• **Required work**
Display every line of the records that contains the string "shoprag" by copying each such line in full. Case counts when matching.

• **Input records**
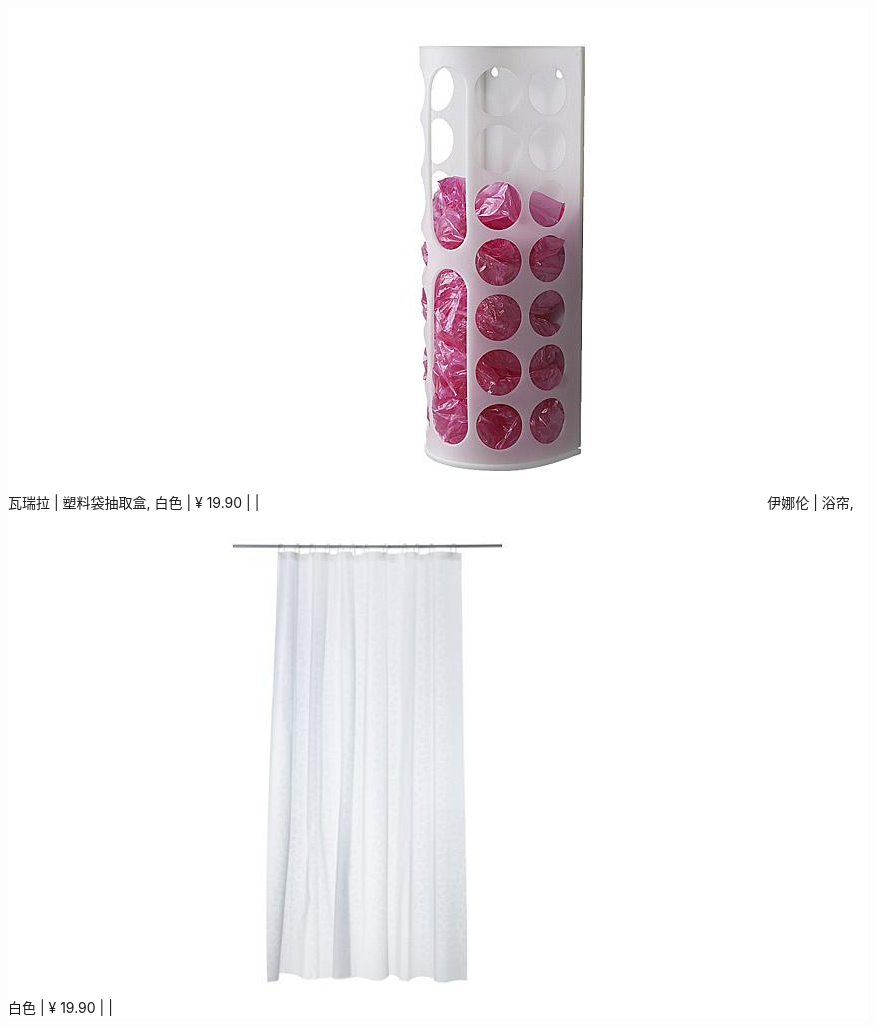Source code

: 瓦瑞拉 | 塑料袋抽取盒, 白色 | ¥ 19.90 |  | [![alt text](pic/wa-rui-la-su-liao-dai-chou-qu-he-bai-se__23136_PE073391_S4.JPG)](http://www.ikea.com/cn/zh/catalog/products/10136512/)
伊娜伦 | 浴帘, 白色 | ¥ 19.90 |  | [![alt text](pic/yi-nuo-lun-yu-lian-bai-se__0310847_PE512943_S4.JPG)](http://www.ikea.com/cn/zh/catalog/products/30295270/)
...
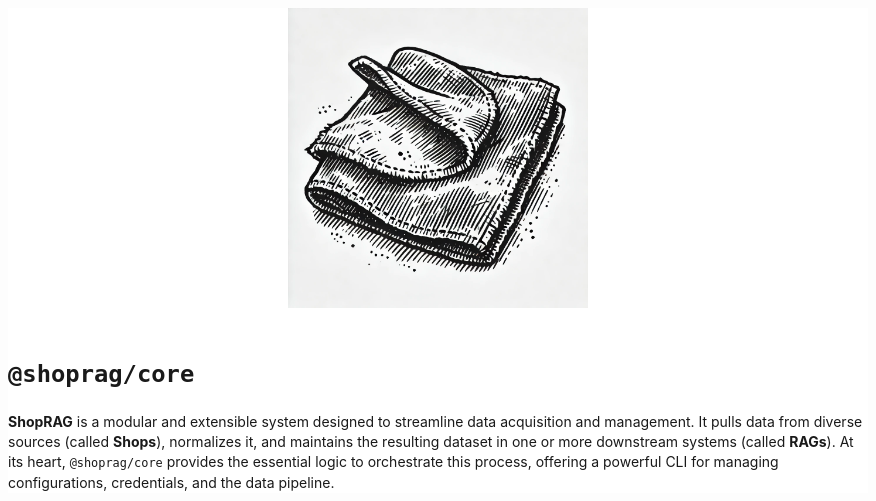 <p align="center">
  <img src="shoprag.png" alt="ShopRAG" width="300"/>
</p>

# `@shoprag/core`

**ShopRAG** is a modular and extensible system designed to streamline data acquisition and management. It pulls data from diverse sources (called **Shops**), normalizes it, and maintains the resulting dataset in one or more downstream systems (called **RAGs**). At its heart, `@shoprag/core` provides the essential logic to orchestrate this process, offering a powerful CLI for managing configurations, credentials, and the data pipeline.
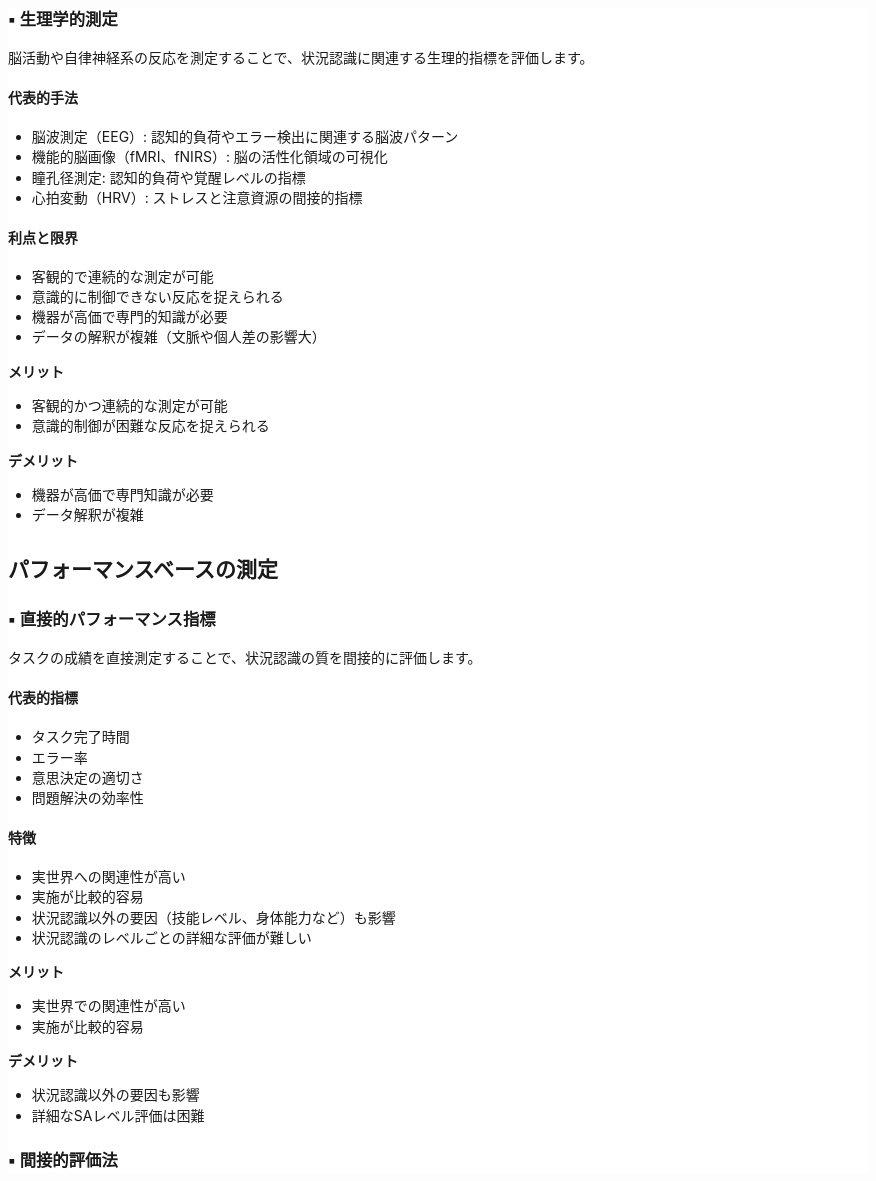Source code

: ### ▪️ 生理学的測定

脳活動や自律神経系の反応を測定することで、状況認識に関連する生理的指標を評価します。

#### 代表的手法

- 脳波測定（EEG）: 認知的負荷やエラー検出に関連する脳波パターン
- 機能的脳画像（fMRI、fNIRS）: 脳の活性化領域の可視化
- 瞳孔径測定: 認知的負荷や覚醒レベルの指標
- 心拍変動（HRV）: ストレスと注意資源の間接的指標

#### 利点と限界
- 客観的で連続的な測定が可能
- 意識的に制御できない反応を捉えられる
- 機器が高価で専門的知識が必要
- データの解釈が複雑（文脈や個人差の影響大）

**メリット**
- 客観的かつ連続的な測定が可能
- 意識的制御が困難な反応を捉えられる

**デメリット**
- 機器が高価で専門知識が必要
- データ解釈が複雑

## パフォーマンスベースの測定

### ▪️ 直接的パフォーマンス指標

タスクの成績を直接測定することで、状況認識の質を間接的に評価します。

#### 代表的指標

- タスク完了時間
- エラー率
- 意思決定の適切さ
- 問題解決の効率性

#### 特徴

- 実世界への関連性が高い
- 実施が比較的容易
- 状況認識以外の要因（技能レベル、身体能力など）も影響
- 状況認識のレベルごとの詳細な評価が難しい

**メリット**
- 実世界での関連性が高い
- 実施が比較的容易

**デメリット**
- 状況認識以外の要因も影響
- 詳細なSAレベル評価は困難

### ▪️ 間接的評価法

• **Answer area**
  <img src="shoprag.png" alt="ShopRAG" width="300"/>
# `@shoprag/core`
**ShopRAG** is a modular and extensible system designed to streamline data acquisition and management. It pulls data from diverse sources (called **Shops**), normalizes it, and maintains the resulting dataset in one or more downstream systems (called **RAGs**). At its heart, `@shoprag/core` provides the essential logic to orchestrate this process, offering a powerful CLI for managing configurations, credentials, and the data pipeline.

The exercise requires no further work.